Baptisms 'a ticket to something' for some asylum seekers - vicar
- Published
Some asylum seekers see baptisms "as a ticket to something" and most baptism requests were when they were appealing an asylum claim, a vicar has told MPs.
Rev Matthew Firth told the Home Affairs select committee he was brought groups of asylum seekers looking to convert.
MPs were hearing evidence after it was claimed Clapham attacker Abdul Shokoor Ezedi got asylum on the grounds of his conversion to Christianity.
The Bishop of Chelmsford told MPs she queried Rev Firth's claims.
"The figures don't quite add up to me," the Right Reverend Guli Francis-Dehqani said.
She added: "I have spoken to clergy who have turned people down [for baptism] because they did not feel they met the criteria."
The clergy took baptisms very seriously, she said.
Rev Firth, who was a priest at St Cuthbert's church in Darlington, left the Church of England in 2020, and is now a vicar for the Free Church of England.
He previously wrote in the Telegraph that there was a "conveyor belt" system of baptisms of asylum seekers hoping to obtain leave to remain in the UK on religious grounds.
He told MPs that when he came to St Cuthbert's in 2018 he found there was a "surprising number" of asylum seekers being baptised.
He honoured the ones that were already in process but then "started to look into it a bit further".
He said: "After those baptisms, week-in, week-out, significant groups of mainly Iranian and Syrian young male asylum seekers were being brought to me in sizeable cohorts."
Rev Firth told MPs that cohorts of "six or seven" people were brought to him "every two or three weeks".
Asked who brought the asylum seekers to him, Rev Firth said: "There was a particular individual who I think had received right to remain in the UK through the asylum application system."
"This particular individual", he added, "was bringing lots of people who [he] said needed to be baptised".
The Diocese of Durham has strongly rejected Rev Firth's claims.
It says there had been 15 baptisms in the area of potential asylum seekers since 2014, seven of which were performed by Rev Firth.
Asked about these figures by the committee, Rev Firth said that he did not have access to the parish registers, so was not familiar with those figures.
He told committee members that a lot of people who came to him for baptisms "had already failed in their asylum claim".
He said: "I spotted that dynamic going on and pressed pause in a reasonable way."
Asked by MP Tim Loughton what happened when he pressed pause, he said they "melted away", saying: "People would, fairly quickly, stop coming to that morning service… they weren't coming along to church after that."
He later added: "I think some of them are in very difficult situations and they are seeing baptism as a ticket to something whether that it's true or not."
The cleric told the committee there are some worship centres positioning themselves to be centres of legal help and support and advice for people who have had their applications refused.
There is bit of a grey area developing there, he suggested.

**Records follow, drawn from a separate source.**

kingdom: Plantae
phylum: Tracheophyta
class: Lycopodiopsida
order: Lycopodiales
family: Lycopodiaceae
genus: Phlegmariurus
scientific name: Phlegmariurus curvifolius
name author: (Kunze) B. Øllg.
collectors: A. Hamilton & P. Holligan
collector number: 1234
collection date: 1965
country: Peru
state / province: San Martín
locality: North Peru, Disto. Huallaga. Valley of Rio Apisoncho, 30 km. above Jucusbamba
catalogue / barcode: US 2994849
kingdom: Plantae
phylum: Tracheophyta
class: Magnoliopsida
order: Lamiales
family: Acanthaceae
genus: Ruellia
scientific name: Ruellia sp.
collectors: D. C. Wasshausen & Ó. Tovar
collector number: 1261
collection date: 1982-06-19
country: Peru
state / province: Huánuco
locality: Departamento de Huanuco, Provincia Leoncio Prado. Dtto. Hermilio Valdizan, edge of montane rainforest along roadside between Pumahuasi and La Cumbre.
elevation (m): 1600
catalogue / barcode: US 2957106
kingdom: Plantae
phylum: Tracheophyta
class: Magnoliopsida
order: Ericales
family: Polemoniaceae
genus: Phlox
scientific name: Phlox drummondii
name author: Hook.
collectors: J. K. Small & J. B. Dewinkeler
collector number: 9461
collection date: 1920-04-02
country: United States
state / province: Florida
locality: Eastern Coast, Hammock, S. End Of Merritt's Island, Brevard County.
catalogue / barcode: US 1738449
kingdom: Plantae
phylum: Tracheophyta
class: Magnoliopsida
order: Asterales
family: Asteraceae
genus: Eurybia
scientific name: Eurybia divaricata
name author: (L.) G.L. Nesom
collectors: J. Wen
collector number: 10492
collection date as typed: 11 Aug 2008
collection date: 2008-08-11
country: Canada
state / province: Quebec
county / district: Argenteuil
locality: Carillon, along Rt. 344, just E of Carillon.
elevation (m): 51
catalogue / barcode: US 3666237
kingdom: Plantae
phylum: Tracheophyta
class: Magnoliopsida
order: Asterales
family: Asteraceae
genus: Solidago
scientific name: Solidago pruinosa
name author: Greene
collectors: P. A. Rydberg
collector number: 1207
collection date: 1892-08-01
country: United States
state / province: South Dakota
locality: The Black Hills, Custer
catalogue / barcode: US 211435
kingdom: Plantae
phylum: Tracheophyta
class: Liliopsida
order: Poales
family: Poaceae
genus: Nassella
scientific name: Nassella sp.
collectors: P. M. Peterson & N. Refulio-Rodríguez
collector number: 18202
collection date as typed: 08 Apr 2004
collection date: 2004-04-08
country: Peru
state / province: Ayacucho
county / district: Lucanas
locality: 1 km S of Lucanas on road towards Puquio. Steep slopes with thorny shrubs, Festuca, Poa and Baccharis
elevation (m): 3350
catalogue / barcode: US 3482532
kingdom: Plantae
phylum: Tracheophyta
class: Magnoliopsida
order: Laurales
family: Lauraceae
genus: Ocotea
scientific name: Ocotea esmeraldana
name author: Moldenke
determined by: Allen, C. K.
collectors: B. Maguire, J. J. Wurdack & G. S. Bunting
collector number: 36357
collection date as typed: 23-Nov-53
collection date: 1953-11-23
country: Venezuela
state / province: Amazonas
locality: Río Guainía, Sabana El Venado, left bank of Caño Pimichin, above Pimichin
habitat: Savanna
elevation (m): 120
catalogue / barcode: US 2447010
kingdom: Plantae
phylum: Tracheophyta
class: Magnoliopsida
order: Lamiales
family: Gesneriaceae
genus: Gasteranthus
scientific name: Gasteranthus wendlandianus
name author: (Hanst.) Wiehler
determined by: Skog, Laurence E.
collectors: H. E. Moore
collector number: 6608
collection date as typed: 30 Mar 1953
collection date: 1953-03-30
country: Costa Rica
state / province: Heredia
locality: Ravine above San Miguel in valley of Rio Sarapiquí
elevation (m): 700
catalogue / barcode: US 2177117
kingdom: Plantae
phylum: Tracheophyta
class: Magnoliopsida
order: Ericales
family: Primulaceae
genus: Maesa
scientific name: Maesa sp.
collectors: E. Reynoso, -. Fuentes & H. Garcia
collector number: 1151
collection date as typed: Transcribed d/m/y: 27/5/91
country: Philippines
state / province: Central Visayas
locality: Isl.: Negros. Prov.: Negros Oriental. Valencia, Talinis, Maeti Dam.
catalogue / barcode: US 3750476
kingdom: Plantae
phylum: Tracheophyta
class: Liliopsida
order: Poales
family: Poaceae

Discussion around asylum seekers converting to Christianity resurfaced after the case of Abdul Shokoor Ezedi, who was found drowned after being named as wthe suspect in a corrosive substance attack on a woman and her two daughters near Clapham Common.
He was an Afghan refugee who came to the UK in a lorry in 2016.
He was convicted of sexual assault and exposure in 2018 and had had his asylum claim rejected twice before he successfully claimed asylum after claiming he had converted to Christianity.
Following Rev Firth's testimony, representatives of the Church of England, the Catholic Church for England and Wales, and the Baptist Union of Great Britain were questioned about their conversion and baptism procedures.
Asked if there was guidance to clergy on baptisms for asylum seekers, Rev Canon Christopher Thomas, senior priest in the Catholic Church, replied: "No, there is not."
He told the committee that the process for someone seeking baptism generally took around nine months and involved a team of catechists who engaged with applicants on a weekly basis, and a welcome by the local bishop before a baptism ceremony.
The Right Rev Francis-Dehqani told MPs that the baptism process in the Church of England typically takes 10 to 12 weeks, while Rev Steve Tinning added that in the Baptist Church it is about six weeks.
All three church representatives were vocal that their mission was to welcome and support people in need, including asylum seekers.
At the time of the Clapham attack, the Church of England came under scrutiny for its guidelines on how clergy should engage with the Home Office when providing references for asylum seekers - a process in which priests are called to participate by the Home Office whenever an asylum claim is based on conversion.
The guidelines were published seven years ago and are currently being reviewed, but the Bishop of Chelmsford said the advice's "underlying message" won't change.
Home Office minister Tom Pursglove told MPs that Christian conversion was "not a determinative factor" in the decision-making process, and that this "is weighed within the decision making, with credibility associated to that - testing of credibility amongst a range of other factors, relevant to each individual case".
Mr Pursglove explained that from the sampling officials did ahead of today's committee hearing, this did not appear to be a recurring issue.
"What we are dealing with in terms of this hearing today, it strikes me as a subset of a subset," he said. "What we are seeing is that the vast majority of individuals where Christian conversion is a factor are saying that they have converted at that initial reporting stage."